(Data in this exercise)

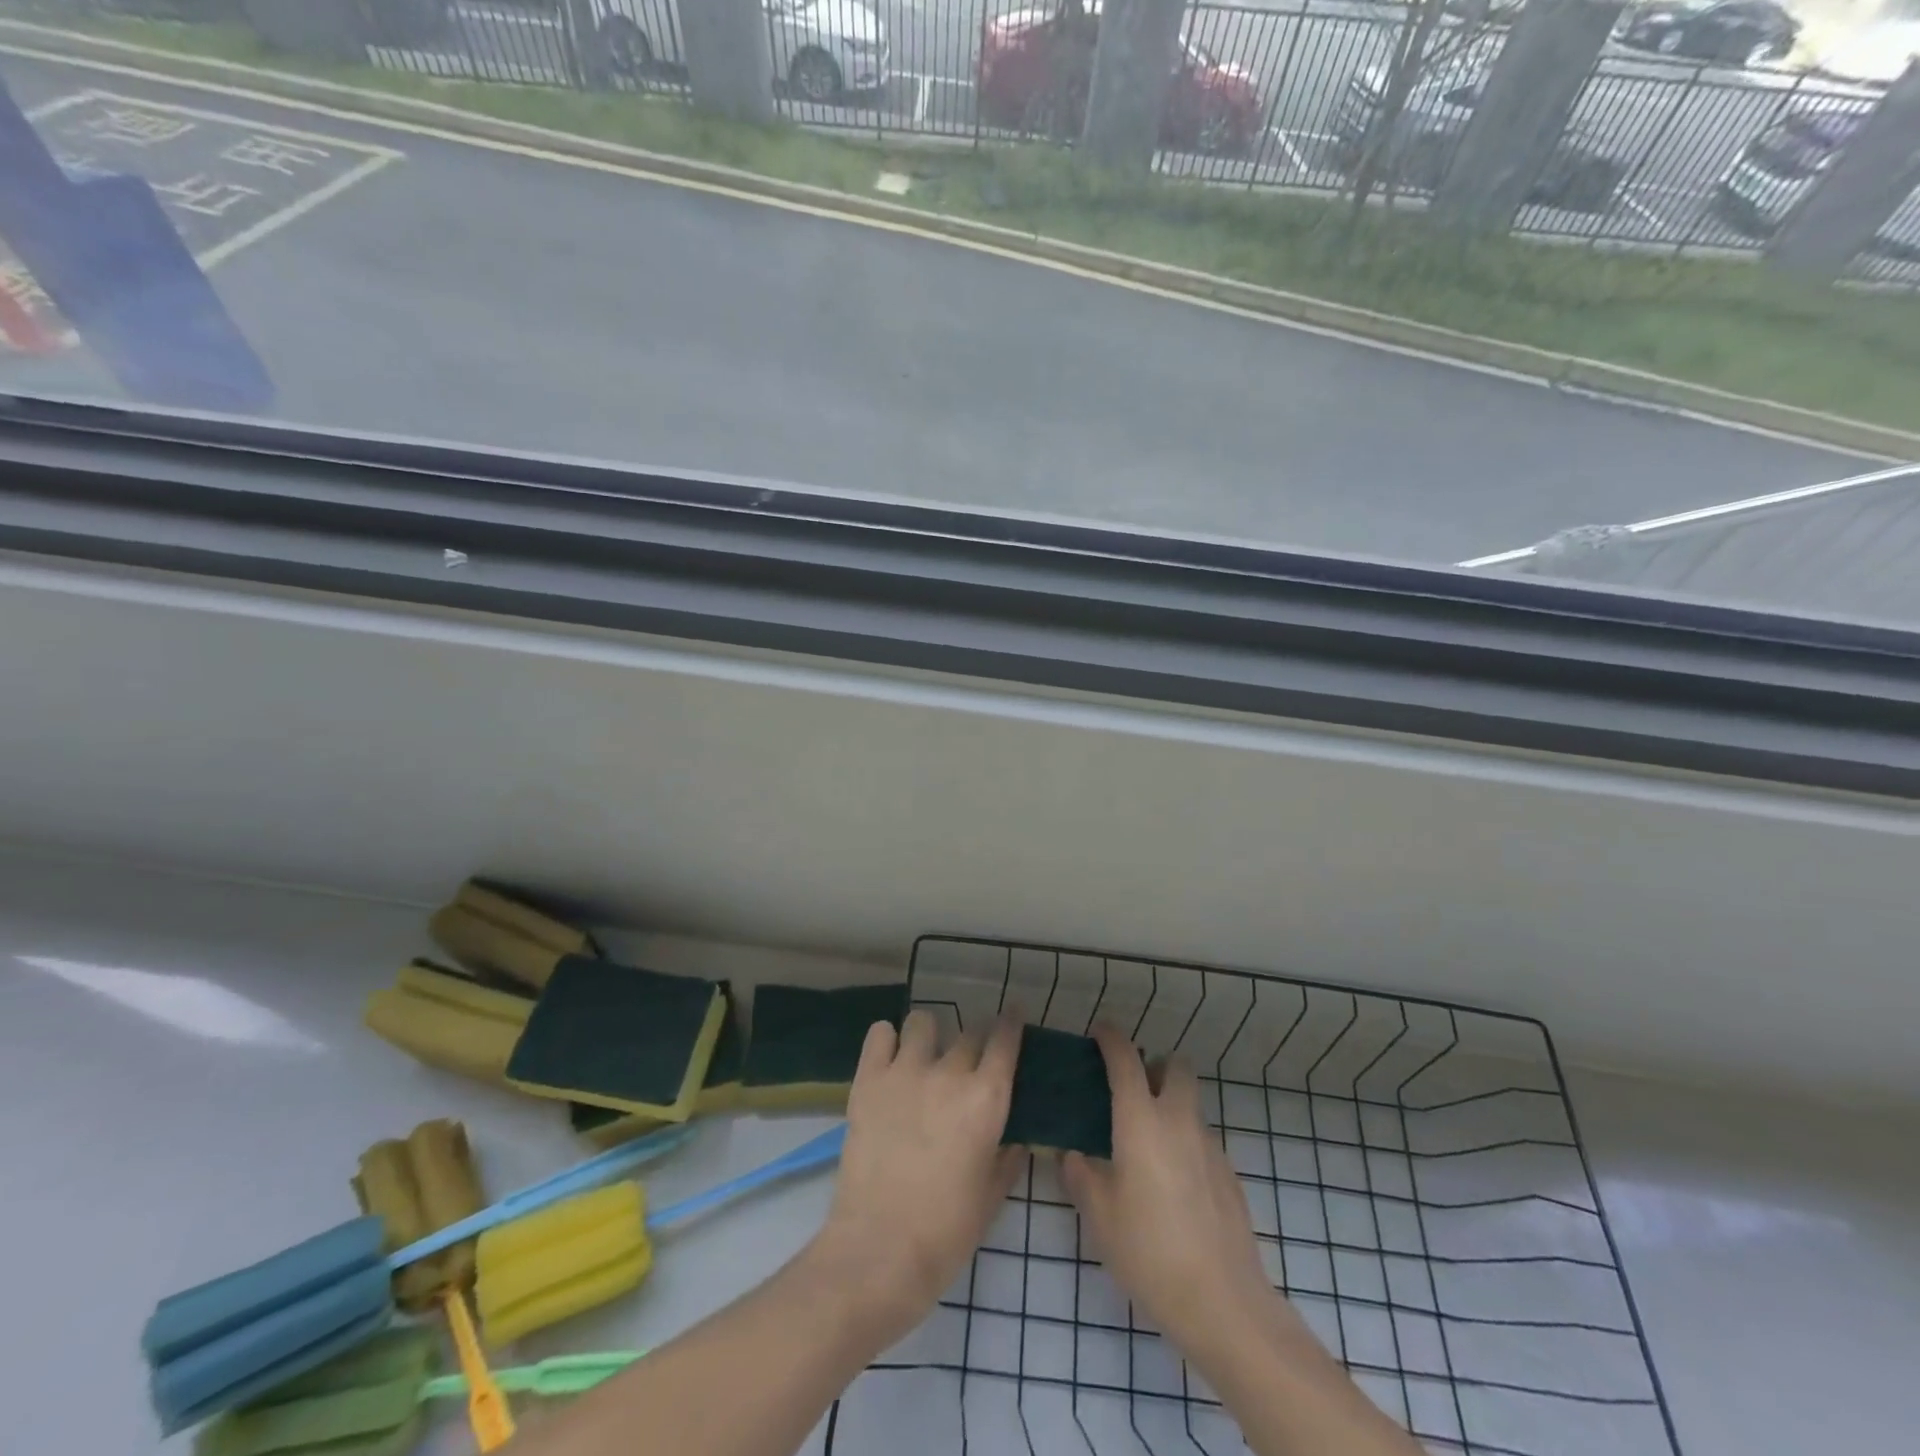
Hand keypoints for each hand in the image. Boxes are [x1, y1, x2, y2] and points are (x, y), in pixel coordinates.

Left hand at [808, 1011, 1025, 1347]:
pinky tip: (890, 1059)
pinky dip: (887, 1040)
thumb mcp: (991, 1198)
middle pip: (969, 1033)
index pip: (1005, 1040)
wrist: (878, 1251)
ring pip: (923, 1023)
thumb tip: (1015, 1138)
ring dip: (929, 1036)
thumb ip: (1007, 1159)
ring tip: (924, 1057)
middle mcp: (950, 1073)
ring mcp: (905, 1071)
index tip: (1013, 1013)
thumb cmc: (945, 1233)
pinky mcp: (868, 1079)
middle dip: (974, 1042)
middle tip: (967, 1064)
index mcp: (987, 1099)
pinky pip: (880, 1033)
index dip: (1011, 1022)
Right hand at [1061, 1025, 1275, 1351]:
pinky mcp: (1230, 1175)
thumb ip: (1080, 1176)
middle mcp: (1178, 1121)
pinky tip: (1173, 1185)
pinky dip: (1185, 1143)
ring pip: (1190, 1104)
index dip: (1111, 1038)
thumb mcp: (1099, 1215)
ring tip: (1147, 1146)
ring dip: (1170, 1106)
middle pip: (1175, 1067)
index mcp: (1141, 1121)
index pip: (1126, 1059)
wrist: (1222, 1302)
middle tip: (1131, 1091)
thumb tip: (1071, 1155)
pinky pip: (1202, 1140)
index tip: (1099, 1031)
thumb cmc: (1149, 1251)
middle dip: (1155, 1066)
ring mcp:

(End Data in this exercise)

Down to the last line, set down the data above exactly, and omit all images.

Hand keypoints for each hand in the image. Boxes are [x1, y1, x2, y2] and points are (x, y), in pixel coordinates.

Left hand at [808, 1011, 1025, 1347]:
pinky tip: (890, 1059)
pinky dip: (887, 1040)
thumb mcp: (991, 1198)
middle pip: (969, 1033)
index pip: (1005, 1040)
wrist: (878, 1251)
ring pip: (923, 1023)
thumb tip: (1015, 1138)
ring dip: (929, 1036)
thumb ip: (1007, 1159)
ring tip: (924, 1057)
middle mcp: (950, 1073)
ring mcp: (905, 1071)
index tip: (1013, 1013)
thumb cmc: (945, 1233)
pinky mcp: (868, 1079)
middle dip: (974, 1042)
middle tip: (967, 1064)
index mcp: (987, 1099)
pinky pip: (880, 1033)
index dip: (1011, 1022)
Right hand at [1061, 1025, 1275, 1351]:
pinky mcp: (1230, 1175)
thumb ip: (1080, 1176)
middle mcp: (1178, 1121)
pinky tip: (1173, 1185)
pinky dip: (1185, 1143)
ring pip: (1190, 1104)
index dip: (1111, 1038)
thumb mcp: (1099, 1215)
ring tip: (1147, 1146)
ring dip: (1170, 1106)
middle pip: (1175, 1067)
index mcp: (1141, 1121)
index pip: (1126, 1059)
wrist: (1222, 1302)
middle tip: (1131, 1091)
thumb tip: (1071, 1155)
pinky pip: (1202, 1140)
index tip: (1099, 1031)
thumb cmc: (1149, 1251)
middle dip: (1155, 1066)
ring mcp:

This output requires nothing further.